◆ **Texto extraído**
En octubre, la relación entre los tripulantes se ha deteriorado hasta tal punto que el cocinero se tira al cuello del capitán. Se golpean. No hay razones que lo expliquen: sólo que no pueden más. El cocinero se traslada a la sede de Stella Maris y vive ahí dos meses hasta que ITF lo repatría. Por fin, el armador o un hombre que dice ostentar ese cargo visita Barcelona y ofrece dinero al jefe de máquinas y al capitán. Como capitán, Faisal se consideraba responsable de la tripulación y le da su paga a su subordinado. El armador le ha prometido que cuando todo se arregle, le pagará los meses atrasados y al monto se sumarán los meses que ha estado en tierra.

Nacimos en el mar

El capitán se queda solo en el barco. Empieza la locura. Está en un barco que chirría de día y de noche. Su paisaje son los contenedores de colores, los estibadores que trabajan por turnos y nada más. Hamed, uno de los tripulantes que se busca la vida en el Raval, duerme de vez en cuando en el barco. Es la única persona con la que Faisal cruza algunas palabras. Hamed llega de noche y se va temprano con la prisa patética del que no quiere toparse con alguien que piensa diferente, que actúa diferente, que es un espejo de algo que ni siquiera quiere ser un recuerdo. No tienen mucho que decirse porque representan dos puntos de vista totalmente opuestos. Hamed ya no cree en nada; desprecia su memoria, sus pasos son cansinos y no tiene un rumbo marcado. Ya no es el marino que tiene como objetivo hacer un viaje, llegar a un nuevo destino al amanecer. Su espíritu ha perdido la brújula.

Faisal reza, se aferra a la fe, sigue creyendo que algo lo salvará y lo hace con ese egoísmo excitado ante las propias desdichas.

Hay que mantenerse ocupado, hay que mantenerse ocupado… se repite en una actitud necia que meses más tarde le parecerá inconcebible. Sale a cubierta cuando despunta el alba. Es su primer rezo de la jornada. Cuando acaba su oración, tacha un nuevo día en el calendario que tiene en la cabina del capitán. Siempre una cruz perfecta en rojo. Así sabe en qué día, en qué mes y en qué año vive.

Faisal sube a cubierta a rezar cinco veces al día porque Alá es su refugio; durante los viajes lo hacía tres veces o ninguna. Ahora adopta la norma de la tierra, la del piadoso que nunca antes fue y que lo único que espera es un milagro. Coloca su alfombra en dirección a La Meca y pide a Alá clemencia, fuerza, voluntad y paciencia. La Meca apunta a un horizonte de nubes bajas, grises y opacas. En los últimos seis meses se ha vuelto más y más pío y ha empezado a estudiar las Sagradas Escrituras. Faisal busca respuestas en el Corán y en la Biblia. Antes contemplar el mar era su oración diaria, pero ahora siempre ve el mismo mar estancado. El resto de horas las pasa en la cabina de mandos, leyendo cartas náuticas y trazando la ruta a través de la cual conducirá el Saturno a Grecia. Cuando esté reparado, cuando el señor armador lo llame, cuando el barco obtenga el permiso para moverse.

◆ **Registros listados**

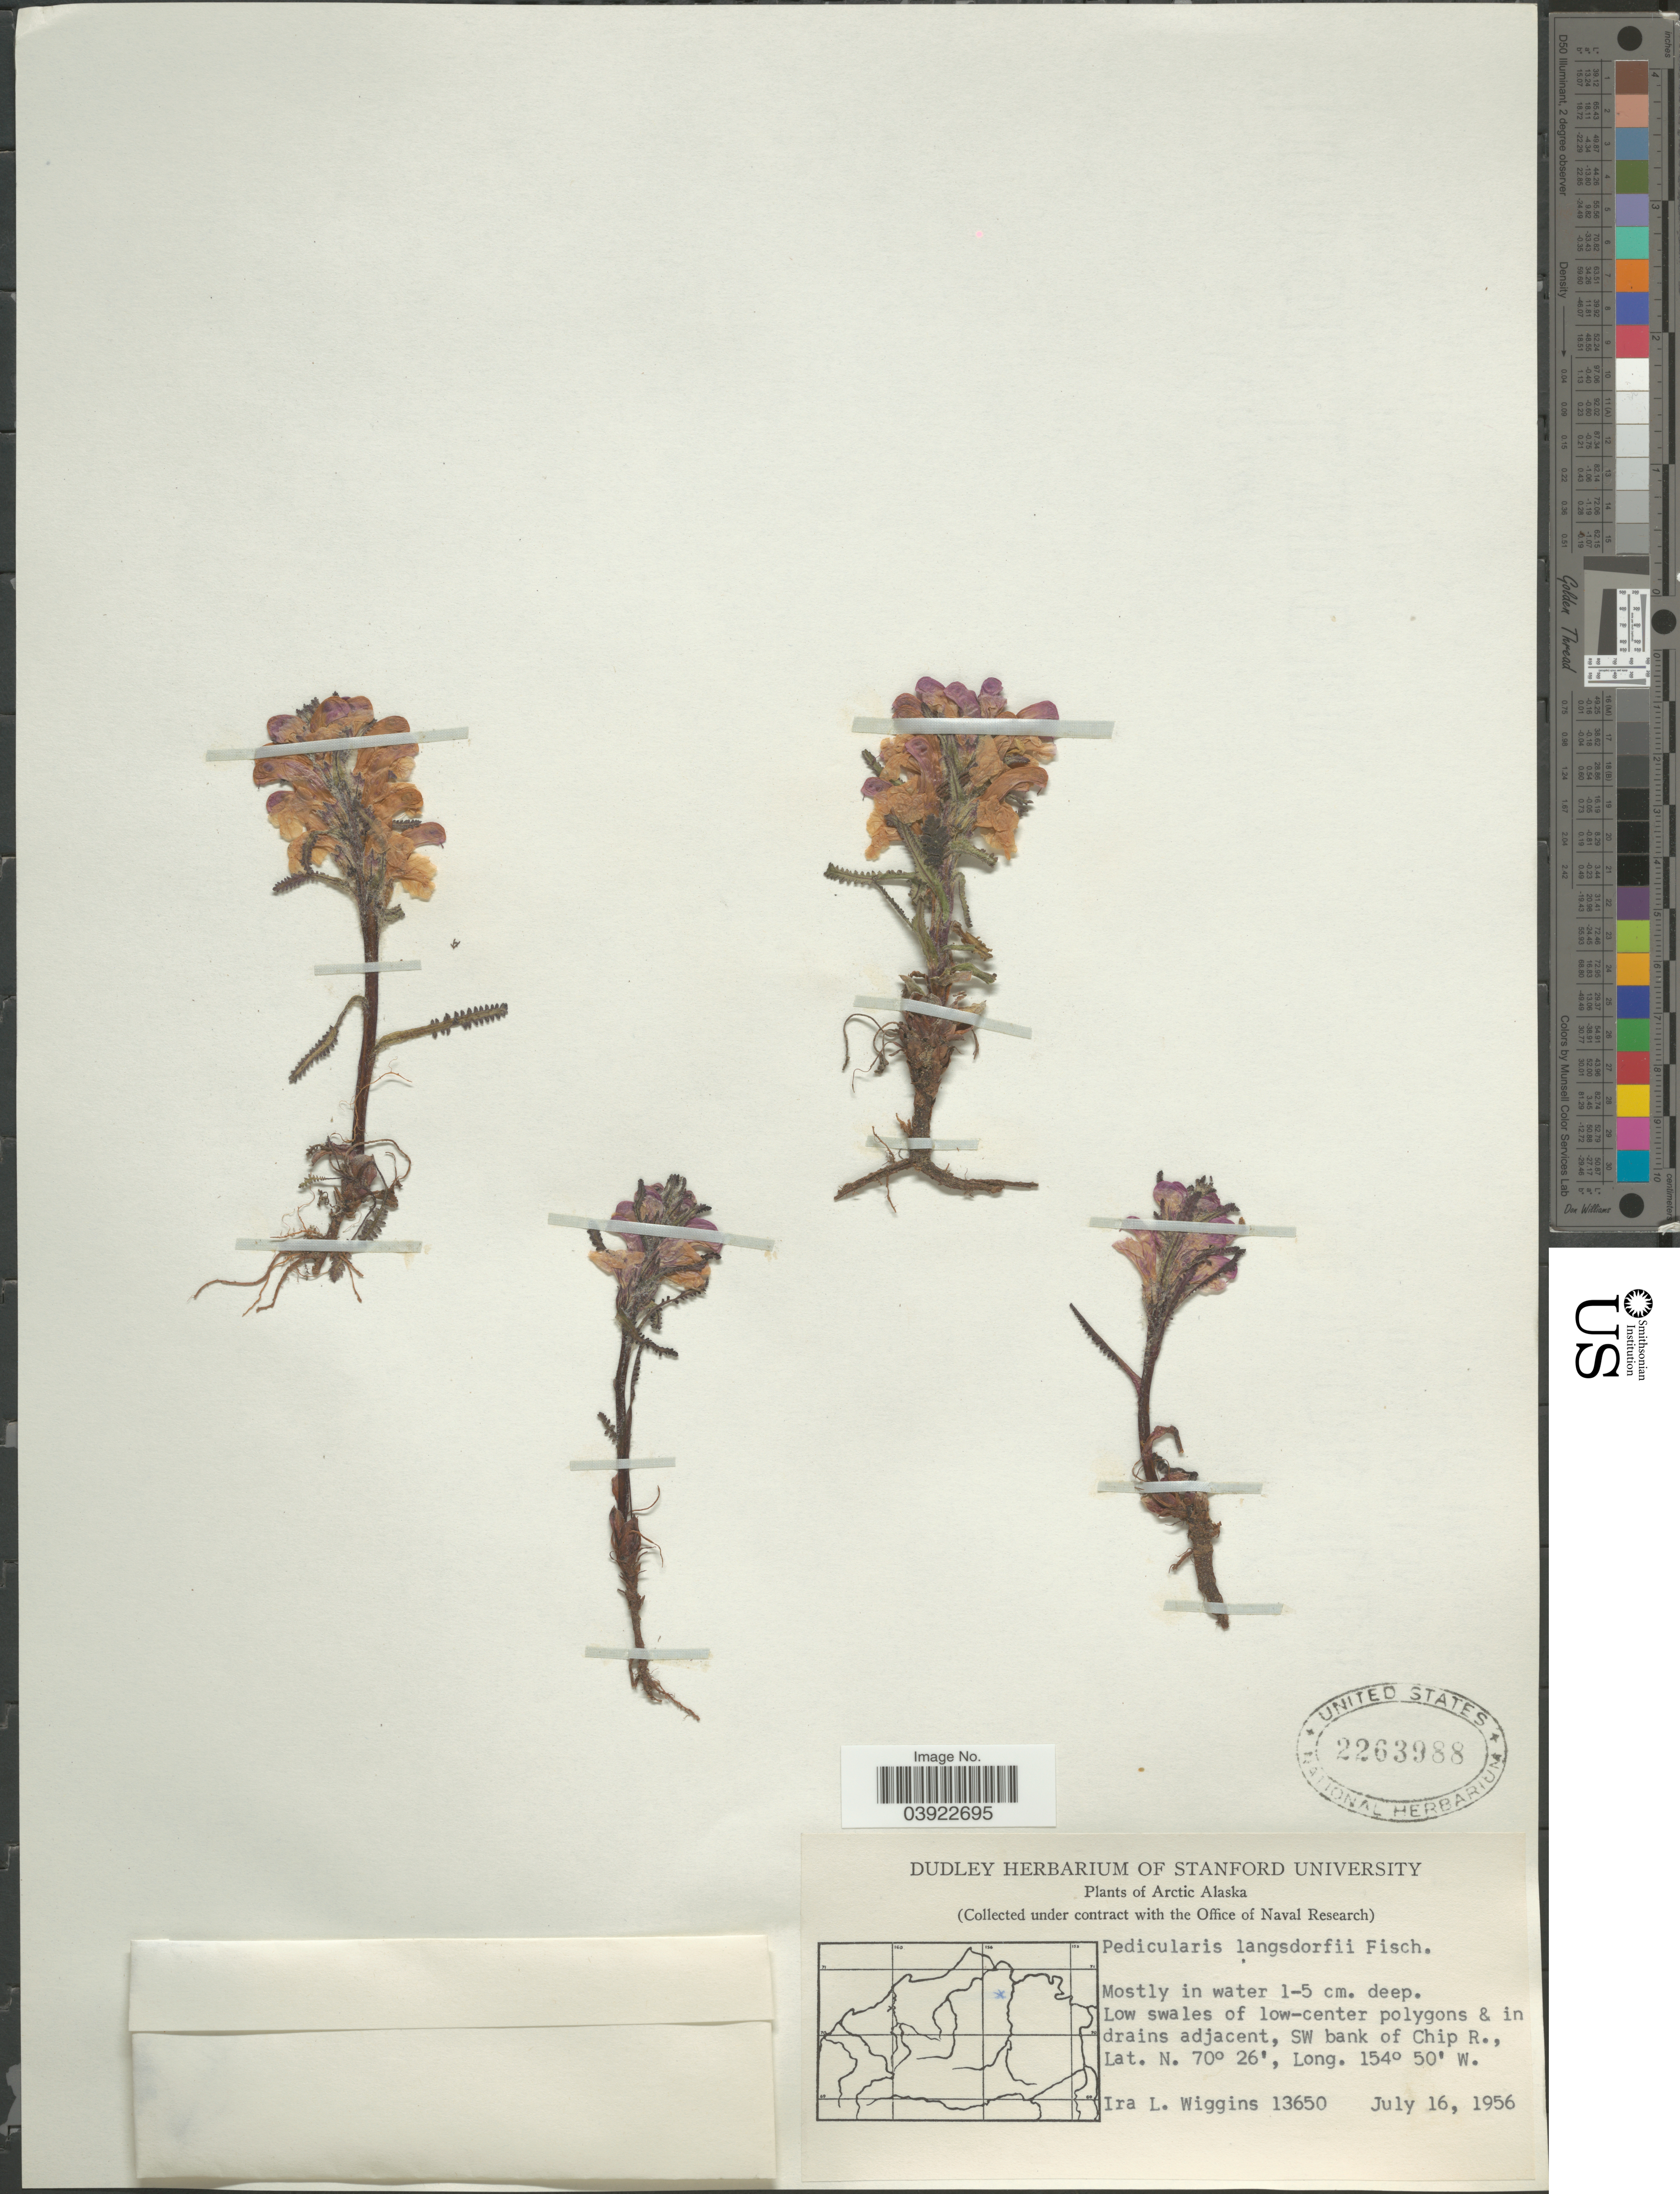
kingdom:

--

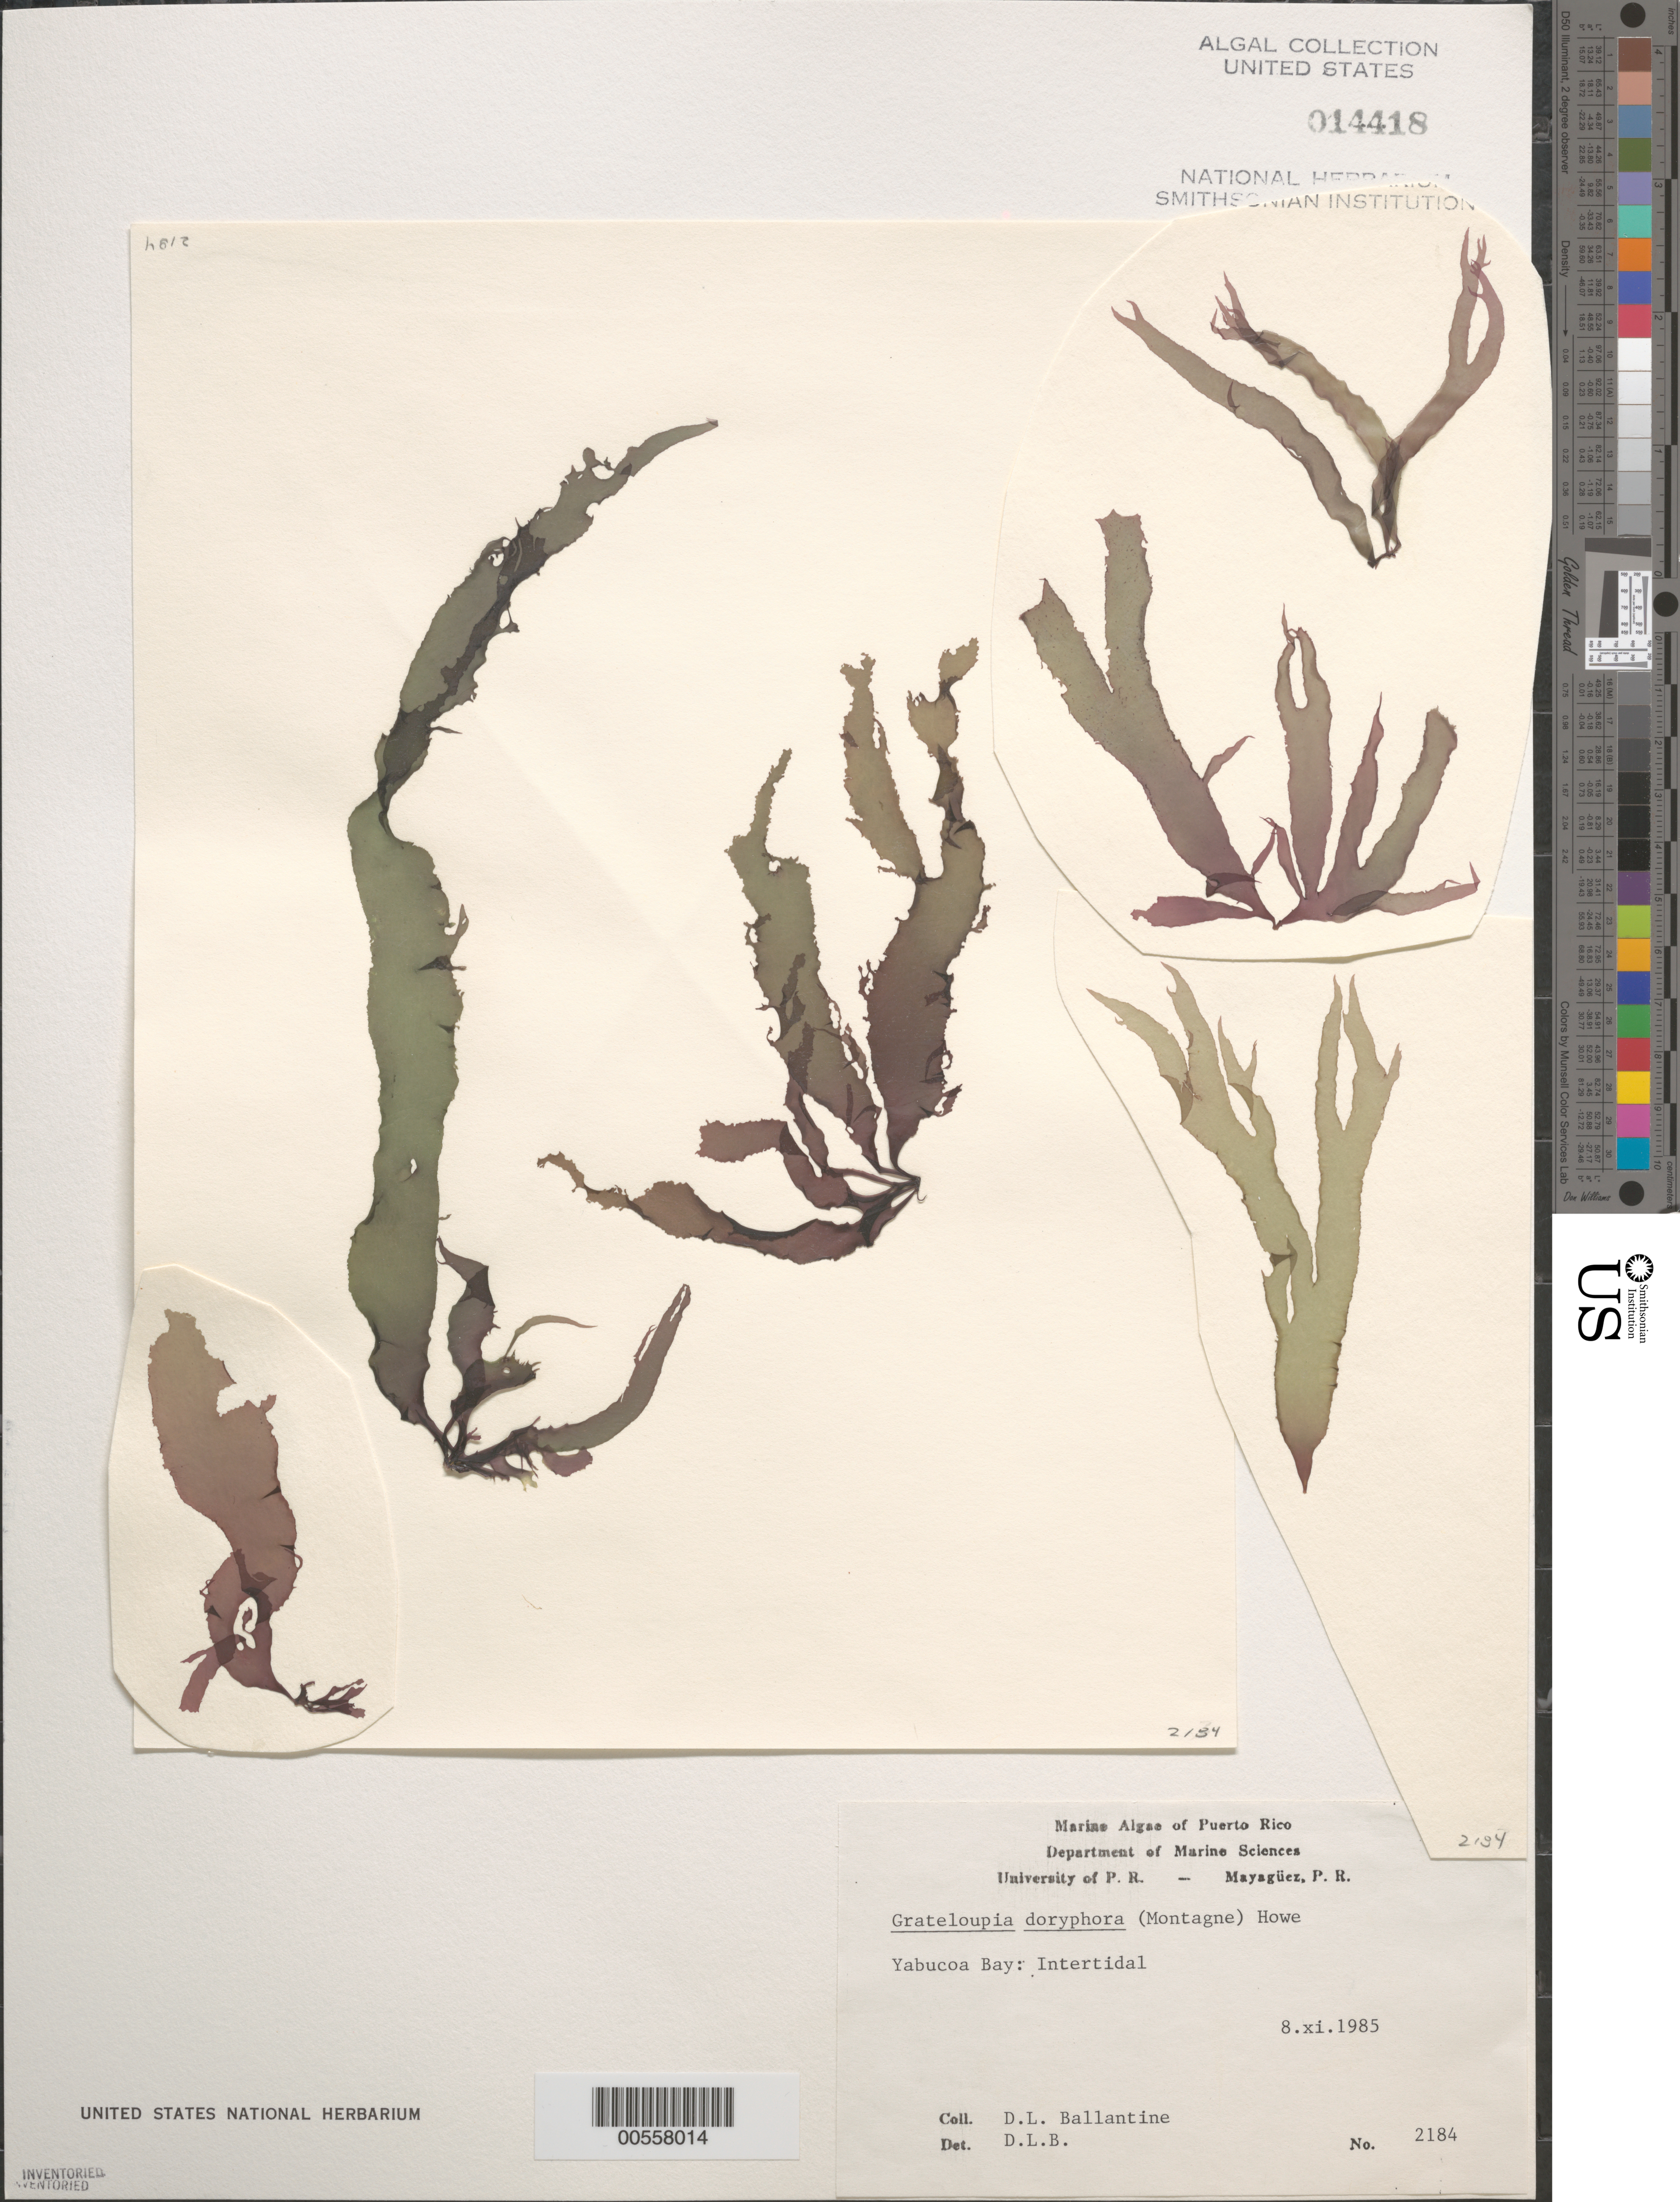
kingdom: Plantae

◆ **El problema**
Transcribe literalmente el pasaje del texto sobre el capitán del Saturno que va desde "El capitán se" hasta "perdido la brújula.".

◆ **Respuesta escrita**
El capitán se queda solo en el barco. Empieza la locura. Está en un barco que chirría de día y de noche. Su paisaje son los contenedores de colores, los estibadores que trabajan por turnos y nada más. Hamed, uno de los tripulantes que se busca la vida en el Raval, duerme de vez en cuando en el barco. Es la única persona con la que Faisal cruza algunas palabras. Hamed llega de noche y se va temprano con la prisa patética del que no quiere toparse con alguien que piensa diferente, que actúa diferente, que es un espejo de algo que ni siquiera quiere ser un recuerdo. No tienen mucho que decirse porque representan dos puntos de vista totalmente opuestos. Hamed ya no cree en nada; desprecia su memoria, sus pasos son cansinos y no tiene un rumbo marcado. Ya no es el marino que tiene como objetivo hacer un viaje, llegar a un nuevo destino al amanecer. Su espíritu ha perdido la brújula.